Sbalzi d’umore, stanchezza che non passa, ciclo irregolare, pelle che cambia all’improvviso. Sintomi che molte donne conoscono bene e che spesso vengono normalizzati. Eppure non sempre sono casuali. Sempre più spesso si parla di equilibrio ormonale e del ruolo che l’alimentazione può avere nel sostenerlo. Tra i trend più discussi c’è la dieta del reset ormonale, un metodo strutturato che promette di aiutare il corpo a ritrovare il suo equilibrio. Ma come funziona davvero?
Che cosa si intende davvero per «reset ormonale»
Sui social, l’idea di «reset ormonale» è diventata virale. Tra insalate «detox», frullati verdi e protocolli fai-da-te, il messaggio sembra semplice: bastano pochi giorni per rimettere tutto in equilibrio.
In realtà, il concetto è più complesso. Un vero «reset» non è una disintossicazione veloce né una soluzione immediata. Secondo i professionisti della nutrizione, si tratta piuttosto di creare le condizioni perché il corpo funzioni meglio.

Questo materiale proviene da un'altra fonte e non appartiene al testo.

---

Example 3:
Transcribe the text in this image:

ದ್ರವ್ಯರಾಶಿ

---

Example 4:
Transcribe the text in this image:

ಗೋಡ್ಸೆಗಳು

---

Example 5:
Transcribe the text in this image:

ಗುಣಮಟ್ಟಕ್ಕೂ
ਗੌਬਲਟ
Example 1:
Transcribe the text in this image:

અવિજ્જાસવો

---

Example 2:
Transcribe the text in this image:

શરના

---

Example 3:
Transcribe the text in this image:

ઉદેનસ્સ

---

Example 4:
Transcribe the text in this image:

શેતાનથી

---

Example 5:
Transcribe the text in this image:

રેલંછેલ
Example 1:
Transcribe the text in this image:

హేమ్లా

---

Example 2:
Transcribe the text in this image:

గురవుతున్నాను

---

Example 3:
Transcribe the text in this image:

Questo significa sostenere la glicemia, ridurre lo stress e assicurare un apporto adeguato di nutrienti. Gli ormoni lavorano in squadra e reagiscono a molti fattori, non solo al cibo. Pensare di azzerarli in pochi giorni è quindi una semplificazione che non trova conferme scientifiche solide.

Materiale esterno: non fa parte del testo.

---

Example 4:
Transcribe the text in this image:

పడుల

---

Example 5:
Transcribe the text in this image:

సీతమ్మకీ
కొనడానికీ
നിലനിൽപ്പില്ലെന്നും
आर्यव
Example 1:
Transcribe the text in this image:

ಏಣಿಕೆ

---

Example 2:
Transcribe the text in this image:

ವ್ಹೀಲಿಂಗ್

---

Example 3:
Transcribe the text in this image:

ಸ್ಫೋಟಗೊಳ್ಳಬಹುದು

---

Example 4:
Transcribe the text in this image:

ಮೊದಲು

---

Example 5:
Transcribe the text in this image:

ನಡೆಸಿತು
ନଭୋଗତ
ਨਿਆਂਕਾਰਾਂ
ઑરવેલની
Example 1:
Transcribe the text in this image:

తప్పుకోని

Come funziona la dieta del reset ormonale
La dieta del reset ormonale, ideata dalla ginecologa Sara Gottfried, si sviluppa in fasi progressive. Ogni fase si concentra su un ormone o su un sistema specifico del corpo.
Si parte dagli estrogeni, privilegiando alimenti ricchi di fibre che aiutano il corpo a gestirli meglio. Successivamente si lavora sull’insulina, riducendo zuccheri e carboidrati raffinati per evitare picchi energetici e cali improvvisi.
Con il procedere del programma si interviene anche sulla leptina, l’ormone della sazietà, mentre l’eliminazione del glutine viene proposta come supporto alla funzione tiroidea. Nelle ultime fasi si riducono latticini e alcol, considerati possibili interferenti dell’equilibrio ormonale.
Cosa prevede: alimenti sì e alimenti no
Uno degli aspetti più evidenti della dieta del reset ormonale riguarda le esclusioni alimentari. Nelle prime fasi vengono eliminati zuccheri aggiunti, alcol, caffeina, latticini, glutine e prodotti industriali.
Al loro posto, si dà spazio a un’alimentazione più semplice e naturale, basata su verdure ricche di fibre, proteine di qualità e grassi sani. Questo tipo di approccio può contribuire a stabilizzare la glicemia e a ridurre l’infiammazione, due fattori che influenzano il sistema ormonale.
Allo stesso tempo, però, la rigidità del piano può renderlo difficile da seguire nel lungo periodo, soprattutto perché esclude anche alimenti nutrienti come alcuni cereali, legumi e frutti.
Pro e contro della dieta del reset ormonale
Tra gli aspetti positivi, la dieta incoraggia una maggiore attenzione alla qualità del cibo. Ridurre gli alimenti ultra-processati e privilegiare quelli freschi e integrali è una scelta condivisa anche da molte linee guida nutrizionali.
D’altra parte, l’eliminazione di interi gruppi alimentari può comportare squilibri se non viene gestita con competenza. Inoltre, regole troppo rigide rischiano di rendere il rapporto con il cibo più complicato, soprattutto se la dieta diventa difficile da mantenere nel tempo.
Quando un piano alimentare è troppo restrittivo, il rischio è quello di abbandonarlo o di alternare fasi di controllo eccessivo a momenti di perdita di equilibrio.
Funziona davvero? E cosa conta davvero per gli ormoni
Non esistono prove scientifiche che una dieta, da sola, possa «resettare gli ormoni». Tuttavia, è dimostrato che ciò che mangiamo influisce sul loro funzionamento.
Un’alimentazione equilibrata, con pasti regolari e povera di prodotti ultra-processati, può sostenere la stabilità ormonale. Ma non è l’unico fattore in gioco. Anche il sonno, il livello di stress e il movimento quotidiano hanno un impatto diretto.
Quando lo stress diventa cronico, per esempio, il cortisolo tende ad aumentare e può influenzare altri ormoni, dall’insulina alla tiroide. Per questo motivo, concentrarsi solo sulla dieta rischia di essere riduttivo.
Più che un reset rapido, quello che funziona davvero è un approccio globale e sostenibile, fatto di piccoli cambiamenti che si mantengono nel tempo.